According to a UN Report, the South Sudanese government has conducted a “scorched earth policy” against civilians caught up in the country’s civil war. The Government has allowed its soldiers and allied militias to rape women in lieu of wages, torture and murder suspected opponents and deliberately displace as many people as possible.
The report laid bare the scale of the atrocities committed by both sides since the war broke out in December 2013 and warned that many of those may amount to war crimes or crimes against humanity. From April to September last year, the UN recorded more than 1,300 reports of rape in Unity state alone, an oil-rich area in the north of the country that has seen some of the worst violence of the conflict.

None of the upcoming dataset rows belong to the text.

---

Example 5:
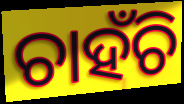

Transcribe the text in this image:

ଚାହଁଚି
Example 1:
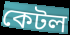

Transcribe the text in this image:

কেটল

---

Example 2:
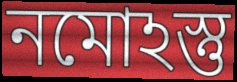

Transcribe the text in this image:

নমোঽস্তু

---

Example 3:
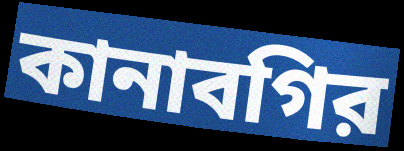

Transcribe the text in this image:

কানাবগির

The report chronicled how those suspected of supporting the opposition – including children and disabled people – were murdered by being burned alive,suffocated in shipping containers, shot, cut to pieces or hanged from trees.
One woman recounted being raped by five soldiers in front of her children; another was tied to a tree and forced to watch 10 soldiers rape her 15-year-old daughter.

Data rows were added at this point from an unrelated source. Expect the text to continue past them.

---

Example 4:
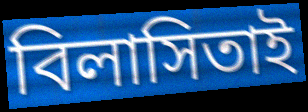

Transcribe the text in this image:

বিলাসিতাই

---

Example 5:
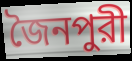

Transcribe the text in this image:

জৈনপুরী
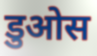
डुओस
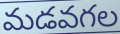
మడవగల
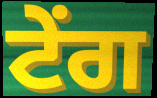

The UN high commissioner for human rights, Zeid Ra’ad Al Hussein, said that while South Sudan was “one of the most horrendous human rights situations in the world”, the situation was struggling to attract international attention.
The government flatly rejected suggestions that SPLA soldiers have been involved in the human rights abuses detailed in the report.

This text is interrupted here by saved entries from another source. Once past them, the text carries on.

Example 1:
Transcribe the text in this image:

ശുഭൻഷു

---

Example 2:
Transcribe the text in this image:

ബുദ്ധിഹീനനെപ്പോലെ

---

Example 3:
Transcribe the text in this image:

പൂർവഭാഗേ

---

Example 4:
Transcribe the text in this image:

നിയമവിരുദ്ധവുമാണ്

South Sudan, the world’s youngest country, has been consumed by conflict since December 2013, when President Kiir accused his former vice-president, Riek Machar, of plotting a coup. The fighting quickly tore the country apart along sectarian lines, pitting supporters of Kiir, an ethnic Dinka, against those backing Machar, an ethnic Nuer. Two years of war are estimated to have killed at least 50,000 people and displaced a further 2.2 million, as well as pushing parts of South Sudan to the brink of famine and decimating an already weak economy.